Avon, 1989, 374 pages, C$4.95$ mmpb, ISBN 0-380-71014-5
Novels being works of imagination, it’s surprising to find out that some readers devour them to learn things. Why not grab a non-fiction book instead? Authors are free to imagine whatever they want in any given context: why should any reader trust the author?
This is in many ways a false argument. Compare sitting down for a few hours with a quantum mechanic textbook, or a Greg Egan hard-SF novel. The choice is pretty easy to make. Fiction involves the reader. Sure, it’s less rigorous, but the basic elements still come through, especially when dealing with non-tangible subjects: someone who wants to know about the camaraderie and competition between fighter pilots will more easily grasp it reading a Stephen Coonts novel than a non-fiction account.
As for trust, it has a lot to do with an undefinable authenticity in the text itself, added to the author’s credentials. While Arthur Hailey has never been an airport or hotel manager, his novels Airport and Hotel (among other “educative” thrillers) have mesmerized whole beachfuls of readers. Hailey has acquired a reputation for research; Coonts is a former aircraft pilot. Both are known for getting their facts right.

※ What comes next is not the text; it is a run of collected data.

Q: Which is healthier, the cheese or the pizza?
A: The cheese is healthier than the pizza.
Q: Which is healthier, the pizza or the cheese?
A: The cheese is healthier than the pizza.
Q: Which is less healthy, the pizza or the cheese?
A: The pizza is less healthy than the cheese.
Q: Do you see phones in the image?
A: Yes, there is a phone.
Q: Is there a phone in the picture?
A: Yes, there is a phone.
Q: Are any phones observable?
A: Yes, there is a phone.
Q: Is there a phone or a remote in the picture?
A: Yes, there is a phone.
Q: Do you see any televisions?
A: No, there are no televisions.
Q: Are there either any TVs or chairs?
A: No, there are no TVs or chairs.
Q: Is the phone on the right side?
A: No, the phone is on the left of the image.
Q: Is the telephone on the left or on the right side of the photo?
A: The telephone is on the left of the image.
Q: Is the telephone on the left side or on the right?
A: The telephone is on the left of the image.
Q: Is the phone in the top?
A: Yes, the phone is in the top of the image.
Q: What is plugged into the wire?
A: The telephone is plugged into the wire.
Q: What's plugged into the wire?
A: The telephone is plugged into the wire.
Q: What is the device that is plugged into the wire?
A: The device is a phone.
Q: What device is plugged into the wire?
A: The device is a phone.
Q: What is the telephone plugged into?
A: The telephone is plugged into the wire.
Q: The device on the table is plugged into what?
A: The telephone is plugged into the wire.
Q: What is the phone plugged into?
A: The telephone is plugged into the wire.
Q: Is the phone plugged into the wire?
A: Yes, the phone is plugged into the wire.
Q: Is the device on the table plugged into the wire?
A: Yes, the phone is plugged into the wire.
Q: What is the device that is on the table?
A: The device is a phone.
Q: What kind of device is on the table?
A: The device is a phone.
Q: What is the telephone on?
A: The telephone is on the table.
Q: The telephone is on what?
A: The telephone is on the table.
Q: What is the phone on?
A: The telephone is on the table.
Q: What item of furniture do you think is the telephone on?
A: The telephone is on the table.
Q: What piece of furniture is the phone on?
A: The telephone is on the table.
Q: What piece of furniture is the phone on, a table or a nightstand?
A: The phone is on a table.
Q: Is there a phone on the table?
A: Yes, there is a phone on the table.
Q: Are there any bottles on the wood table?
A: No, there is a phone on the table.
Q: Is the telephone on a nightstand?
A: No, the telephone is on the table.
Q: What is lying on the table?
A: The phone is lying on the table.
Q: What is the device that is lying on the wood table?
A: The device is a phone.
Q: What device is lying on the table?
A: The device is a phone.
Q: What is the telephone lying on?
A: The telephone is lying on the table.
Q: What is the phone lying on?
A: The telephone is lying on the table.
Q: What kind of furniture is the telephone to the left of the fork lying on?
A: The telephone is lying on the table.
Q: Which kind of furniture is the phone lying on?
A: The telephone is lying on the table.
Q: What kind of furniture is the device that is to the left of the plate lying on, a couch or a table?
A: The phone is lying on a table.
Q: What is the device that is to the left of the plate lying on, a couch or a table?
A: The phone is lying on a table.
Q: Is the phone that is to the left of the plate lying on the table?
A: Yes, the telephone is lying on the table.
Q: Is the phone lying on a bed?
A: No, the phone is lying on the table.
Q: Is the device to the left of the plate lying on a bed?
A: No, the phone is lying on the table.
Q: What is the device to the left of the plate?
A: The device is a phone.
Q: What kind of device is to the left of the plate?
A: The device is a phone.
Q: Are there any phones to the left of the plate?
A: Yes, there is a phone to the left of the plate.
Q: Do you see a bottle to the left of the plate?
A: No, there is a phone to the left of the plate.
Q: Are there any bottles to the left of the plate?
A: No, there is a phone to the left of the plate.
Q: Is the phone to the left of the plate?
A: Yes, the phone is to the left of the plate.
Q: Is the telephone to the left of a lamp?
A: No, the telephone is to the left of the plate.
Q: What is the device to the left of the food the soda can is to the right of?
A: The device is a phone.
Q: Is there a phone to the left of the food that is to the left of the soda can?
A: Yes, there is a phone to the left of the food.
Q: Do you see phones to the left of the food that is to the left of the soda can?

Which brings us to Bob Judd, who brings us in turn in the fast-paced world of Formula One racing for his debut thriller Formula One. With fast cars, loose women, big money and high stakes, the world of Grand Prix racing seems a natural background for any thriller. Formula One takes full advantage of its setting.
Ace Formula One driver Forrest Evers has problems. After three disastrous races, he has abandoned racing. Now, in the opening pages of the novel, he watches as the second driver of his team kills himself in a stupid 200mph accident. Soon afterward, Evers is back behind the wheel with only one idea: Find out who killed his friend and who’s trying to kill him again.
Many thrillers boast intriguing promises but fail on delivery. Not so here. Judd writes like a racer going for the pole position. Evers’ first-person narration is immediately gripping and carries the novel through like few thrillers read recently.
Even better, we readers get a first-class ticket to the world of F1 racing. The jargon, the mechanics, the shady dealings, the political nature of the game are all explained in painless terms. Best of all, Formula One stays with its subject most of the time. It’s not a coincidence if the novel falters around the three-quarter mark, where the protagonist stops being a driver and behaves more like an amateur secret agent. Soon afterward, Evers and the novel are back where they belong—behind the wheel. The climax is memorably written.
What’s more, you will enjoy learning about F1 racing here. The details are well-mixed with the action, and seldom feel like exposition lumps. Judd acquires his credibility not by past novels or by an author blurb, but by being very, very good at what he does. It’s a challenge to pull off a first-person narration by someone who’s obviously in a technical field, but Judd achieves it magnificently.
There’s plenty to like in Formula One: The writing is delicious, the protagonist is likable, the gallery of supporting characters is sharply drawn, the technical details are right and the plot moves. You’re unlikely to read a better thriller soon.
[July 1998: Just discovered that Formula One is the first of four (so far) Forrest Evers thrillers. I’m unsure to read further, lest inferior sequels taint my memories of the original.]